* **YOUR TASK**
Would you copy the full listing that follows without changing a thing?

* **INFORMATION SHOWN**
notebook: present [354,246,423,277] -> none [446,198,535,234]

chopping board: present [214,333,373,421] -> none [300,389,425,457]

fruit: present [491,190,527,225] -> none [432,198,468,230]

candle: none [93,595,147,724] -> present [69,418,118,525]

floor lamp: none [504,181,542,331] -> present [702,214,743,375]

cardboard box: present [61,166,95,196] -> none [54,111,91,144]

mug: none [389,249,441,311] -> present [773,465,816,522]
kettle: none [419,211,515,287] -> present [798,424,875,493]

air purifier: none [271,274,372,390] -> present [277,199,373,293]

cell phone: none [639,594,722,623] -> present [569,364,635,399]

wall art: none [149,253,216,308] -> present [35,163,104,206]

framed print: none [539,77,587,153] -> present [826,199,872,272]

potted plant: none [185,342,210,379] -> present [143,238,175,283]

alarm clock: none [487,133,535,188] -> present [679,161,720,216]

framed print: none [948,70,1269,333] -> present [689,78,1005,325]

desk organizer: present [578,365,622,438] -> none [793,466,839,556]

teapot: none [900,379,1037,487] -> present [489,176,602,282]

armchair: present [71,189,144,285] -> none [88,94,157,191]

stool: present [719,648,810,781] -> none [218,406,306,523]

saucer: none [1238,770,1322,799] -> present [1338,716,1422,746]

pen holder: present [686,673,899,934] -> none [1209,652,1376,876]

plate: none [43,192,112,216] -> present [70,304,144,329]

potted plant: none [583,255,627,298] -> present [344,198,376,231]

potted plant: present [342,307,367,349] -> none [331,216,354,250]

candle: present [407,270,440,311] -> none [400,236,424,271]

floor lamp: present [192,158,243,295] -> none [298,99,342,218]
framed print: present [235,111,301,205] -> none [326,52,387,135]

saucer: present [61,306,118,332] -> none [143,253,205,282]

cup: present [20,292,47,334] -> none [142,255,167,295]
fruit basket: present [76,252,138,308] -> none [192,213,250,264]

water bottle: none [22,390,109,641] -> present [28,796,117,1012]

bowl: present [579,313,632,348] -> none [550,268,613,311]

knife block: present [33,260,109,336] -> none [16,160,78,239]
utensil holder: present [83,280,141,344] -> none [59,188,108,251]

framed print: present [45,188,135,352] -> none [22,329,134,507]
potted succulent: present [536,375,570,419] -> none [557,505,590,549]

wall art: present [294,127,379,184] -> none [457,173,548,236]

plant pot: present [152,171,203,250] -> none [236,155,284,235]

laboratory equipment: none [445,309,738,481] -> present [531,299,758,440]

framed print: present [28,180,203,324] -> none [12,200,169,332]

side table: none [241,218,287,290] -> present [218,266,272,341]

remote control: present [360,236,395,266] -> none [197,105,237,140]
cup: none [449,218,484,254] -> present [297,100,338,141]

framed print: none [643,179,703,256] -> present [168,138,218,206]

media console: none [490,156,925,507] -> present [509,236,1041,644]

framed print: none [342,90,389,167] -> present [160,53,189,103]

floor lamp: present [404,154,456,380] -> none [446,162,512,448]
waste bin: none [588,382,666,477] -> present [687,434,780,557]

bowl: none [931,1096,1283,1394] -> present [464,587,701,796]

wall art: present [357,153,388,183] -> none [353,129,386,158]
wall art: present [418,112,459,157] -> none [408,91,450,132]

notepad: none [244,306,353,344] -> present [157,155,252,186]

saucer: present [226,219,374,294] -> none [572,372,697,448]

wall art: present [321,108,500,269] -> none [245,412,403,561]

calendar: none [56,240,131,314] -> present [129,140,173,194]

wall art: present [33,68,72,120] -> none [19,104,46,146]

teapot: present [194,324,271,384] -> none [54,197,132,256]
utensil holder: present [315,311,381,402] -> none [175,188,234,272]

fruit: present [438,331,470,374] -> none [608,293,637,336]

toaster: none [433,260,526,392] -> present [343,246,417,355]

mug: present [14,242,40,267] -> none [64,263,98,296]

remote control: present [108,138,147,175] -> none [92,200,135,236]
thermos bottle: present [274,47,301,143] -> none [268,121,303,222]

* **ANSWER TO THE EXERCISE**
notebook: present [354,246,423,277] -> none [446,198,535,234]

chopping board: present [214,333,373,421] -> none [300,389,425,457]

fruit: present [491,190,527,225] -> none [432,198,468,230]

candle: none [93,595,147,724] -> present [69,418,118,525]

floor lamp: none [504,181,542,331] -> present [702,214,743,375]

cardboard box: present [61,166,95,196] -> none [54,111,91,144]

mug: none [389,249,441,311] -> present [773,465,816,522]
kettle: none [419,211,515,287] -> present [798,424,875,493]

air purifier: none [271,274,372,390] -> present [277,199,373,293]

cell phone: none [639,594,722,623] -> present [569,364,635,399]

wall art: none [149,253,216,308] -> present [35,163,104,206]

framed print: none [539,77,587,153] -> present [826,199,872,272]

potted plant: none [185,342,210,379] -> present [143,238,175,283]

alarm clock: none [487,133,535,188] -> present [679,161,720,216]

framed print: none [948,70,1269,333] -> present [689,78,1005,325]

desk organizer: present [578,365,622,438] -> none [793,466,839,556]

teapot: none [900,379,1037,487] -> present [489,176,602,282]

armchair: present [71,189,144,285] -> none [88,94,157,191]

stool: present [719,648,810,781] -> none [218,406,306,523]

saucer: none [1238,770,1322,799] -> present [1338,716,1422,746]

pen holder: present [686,673,899,934] -> none [1209,652,1376,876]

plate: none [43,192,112,216] -> present [70,304,144,329]

potted plant: none [583,255,627,298] -> present [344,198,376,231]

potted plant: present [342,307,367,349] -> none [331,216,354,250]

candle: present [407,270,440,311] -> none [400,236,424,271]

floor lamp: present [192,158,243,295] -> none [298,99,342,218]
framed print: present [235,111,301,205] -> none [326,52,387,135]

saucer: present [61,306,118,332] -> none [143,253,205,282]

cup: present [20,292,47,334] -> none [142,255,167,295]
fruit basket: present [76,252,138,308] -> none [192,213,250,264]

water bottle: none [22,390,109,641] -> present [28,796,117,1012]

bowl: present [579,313,632,348] -> none [550,268,613,311]

knife block: present [33,260,109,336] -> none [16,160,78,239]
utensil holder: present [83,280,141,344] -> none [59,188,108,251]

framed print: present [45,188,135,352] -> none [22,329,134,507]
potted succulent: present [536,375,570,419] -> none [557,505,590,549]

wall art: present [294,127,379,184] -> none [457,173,548,236]

plant pot: present [152,171,203,250] -> none [236,155,284,235]

laboratory equipment: none [445,309,738,481] -> present [531,299,758,440]

framed print: present [28,180,203,324] -> none [12,200,169,332]

side table: none [241,218,287,290] -> present [218,266,272,341]

remote control: present [360,236,395,266] -> none [197,105,237,140]
cup: none [449,218,484,254] -> present [297,100,338,141]

framed print: none [643,179,703,256] -> present [168,138,218,206]

media console: none [490,156,925,507] -> present [509,236,1041,644]

framed print: none [342,90,389,167] -> present [160,53,189,103]

floor lamp: present [404,154,456,380] -> none [446,162,512,448]
waste bin: none [588,382,666,477] -> present [687,434,780,557]

bowl: none [931,1096,1283,1394] -> present [464,587,701,796]

wall art: present [357,153,388,183] -> none [353,129,386,158]
wall art: present [418,112,459,157] -> none [408,91,450,132]

notepad: none [244,306,353,344] -> present [157,155,252,186]

saucer: present [226,219,374,294] -> none [572,372,697,448]

wall art: present [321,108,500,269] -> none [245,412,403,561]

calendar: none [56,240,131,314] -> present [129,140,173,194]

wall art: present [33,68,72,120] -> none [19,104,46,146]

teapot: present [194,324,271,384] -> none [54,197,132,256]
utensil holder: present [315,311,381,402] -> none [175,188,234,272]

fruit: present [438,331,470,374] -> none [608,293,637,336]

toaster: none [433,260,526,392] -> present [343,246,417,355]

mug: present [14,242,40,267] -> none [64,263,98,296]

remote control: present [108,138,147,175] -> none [92,200,135,236]
thermos bottle: present [274,47,301,143] -> none [268,121,303,222]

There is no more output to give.